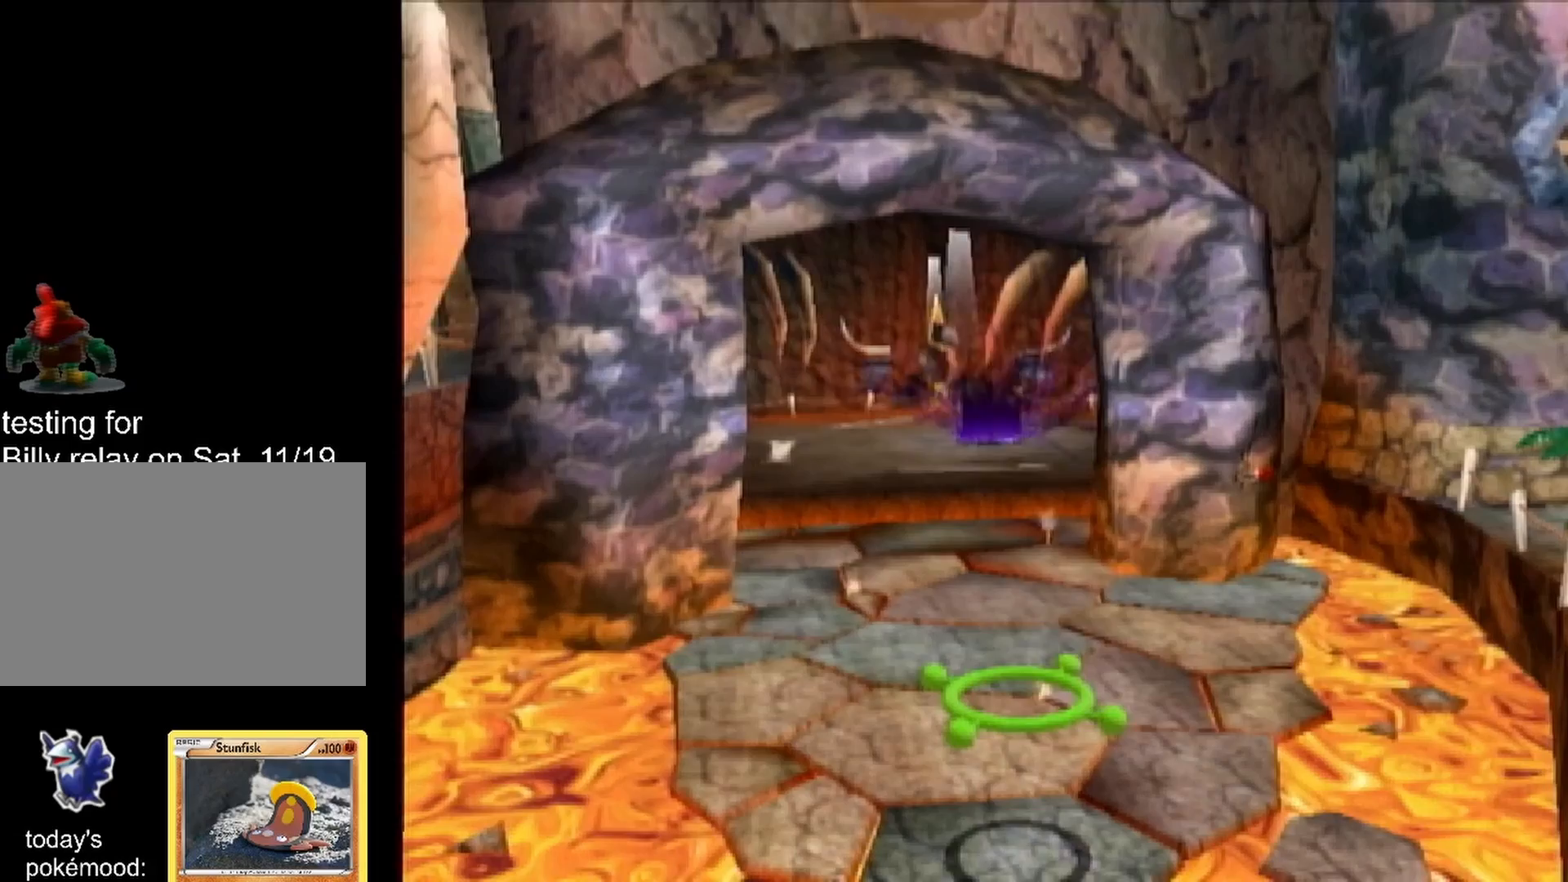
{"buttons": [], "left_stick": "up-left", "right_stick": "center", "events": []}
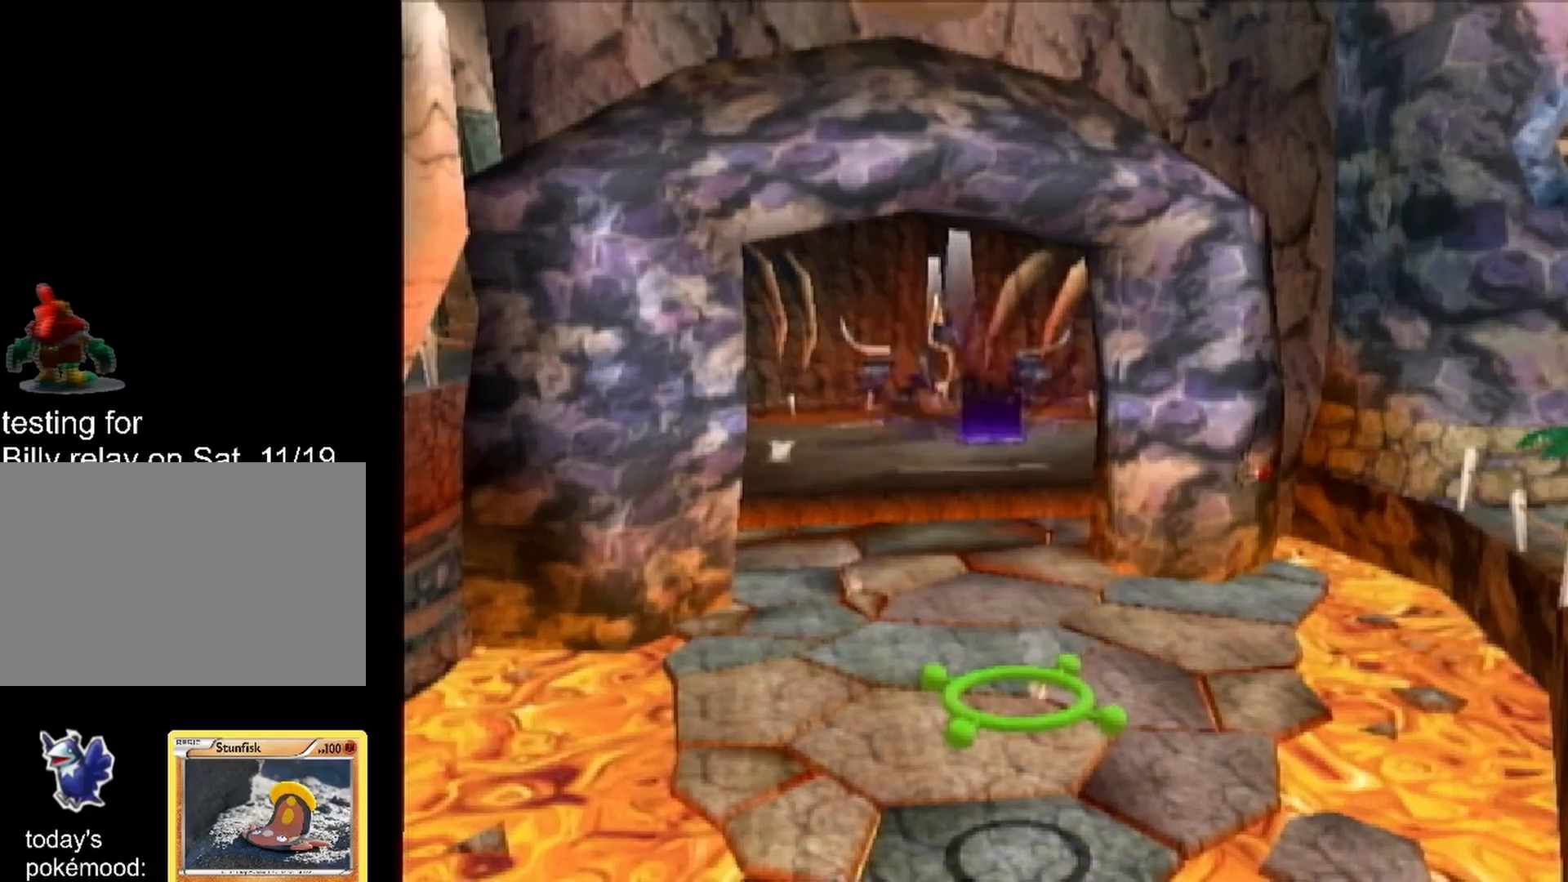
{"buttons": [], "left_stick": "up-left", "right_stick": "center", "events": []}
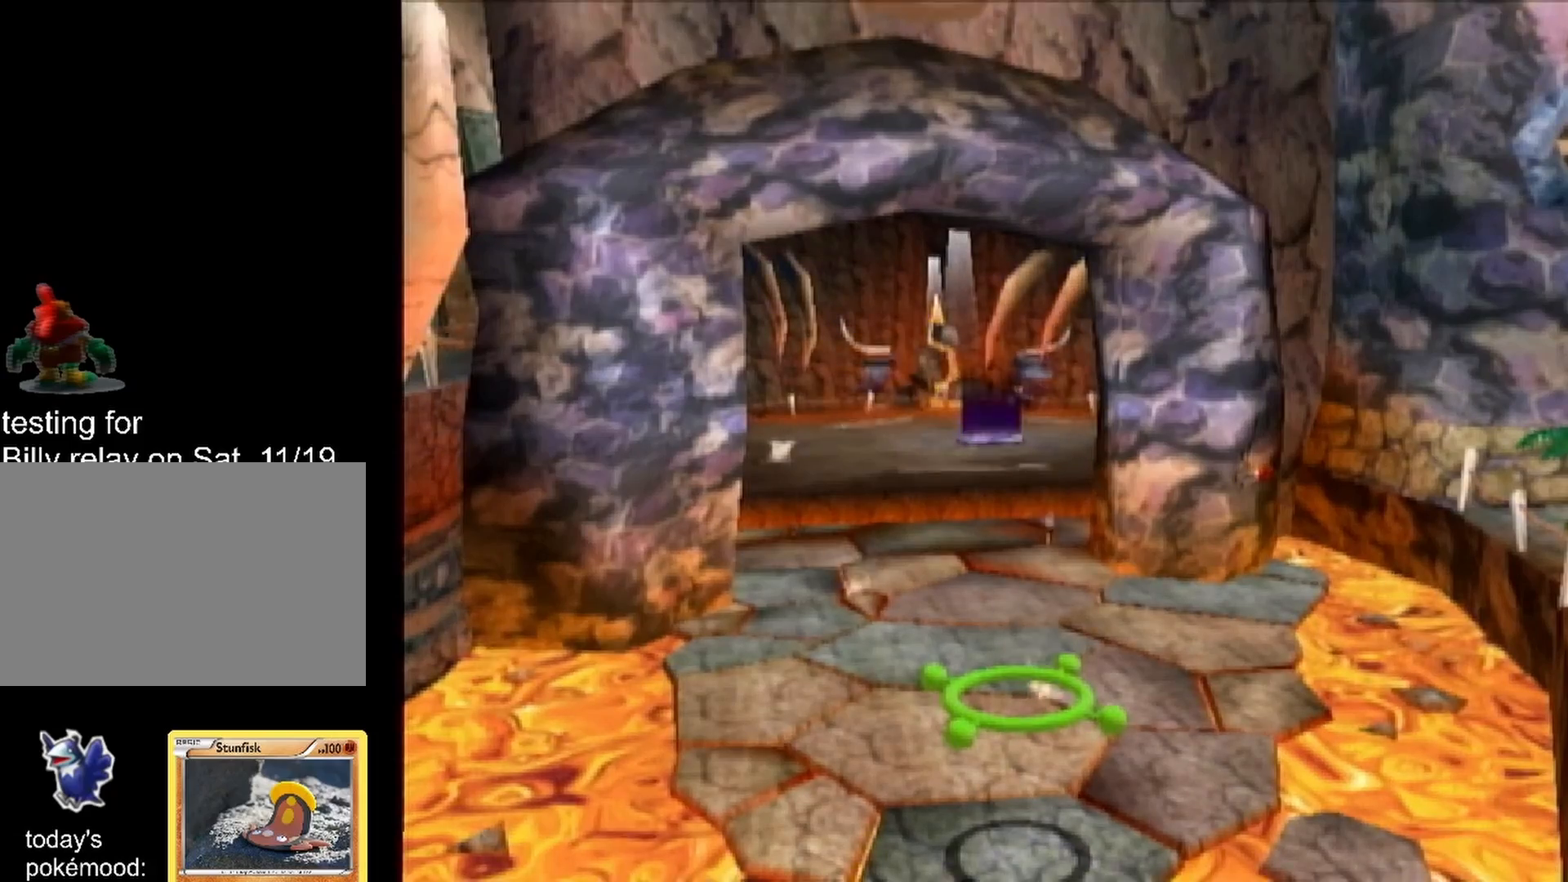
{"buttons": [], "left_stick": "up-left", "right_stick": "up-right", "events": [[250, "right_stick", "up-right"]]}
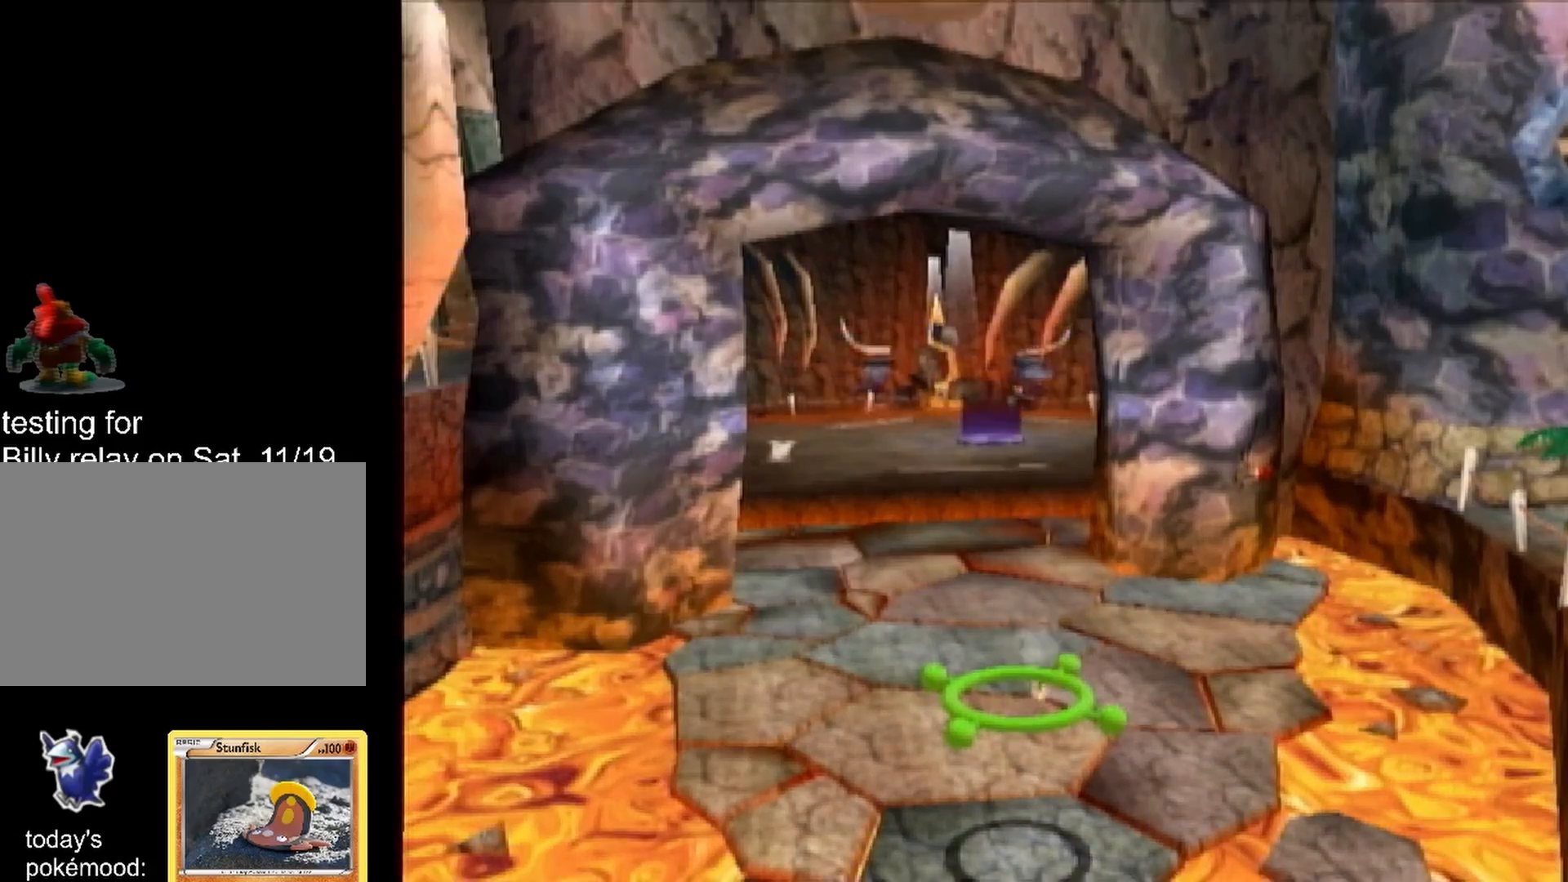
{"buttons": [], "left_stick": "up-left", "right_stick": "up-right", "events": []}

....................

WHAT IS BEING ASKED:
Reproduce the full material exactly, excluding the pictures.

ANSWER BOX:
{"buttons": [], "left_stick": "up-left", "right_stick": "center", "events": []}
{"buttons": [], "left_stick": "up-left", "right_stick": "center", "events": []}
{"buttons": [], "left_stick": "up-left", "right_stick": "up-right", "events": [[250, "right_stick", "up-right"]]}
{"buttons": [], "left_stick": "up-left", "right_stick": "up-right", "events": []}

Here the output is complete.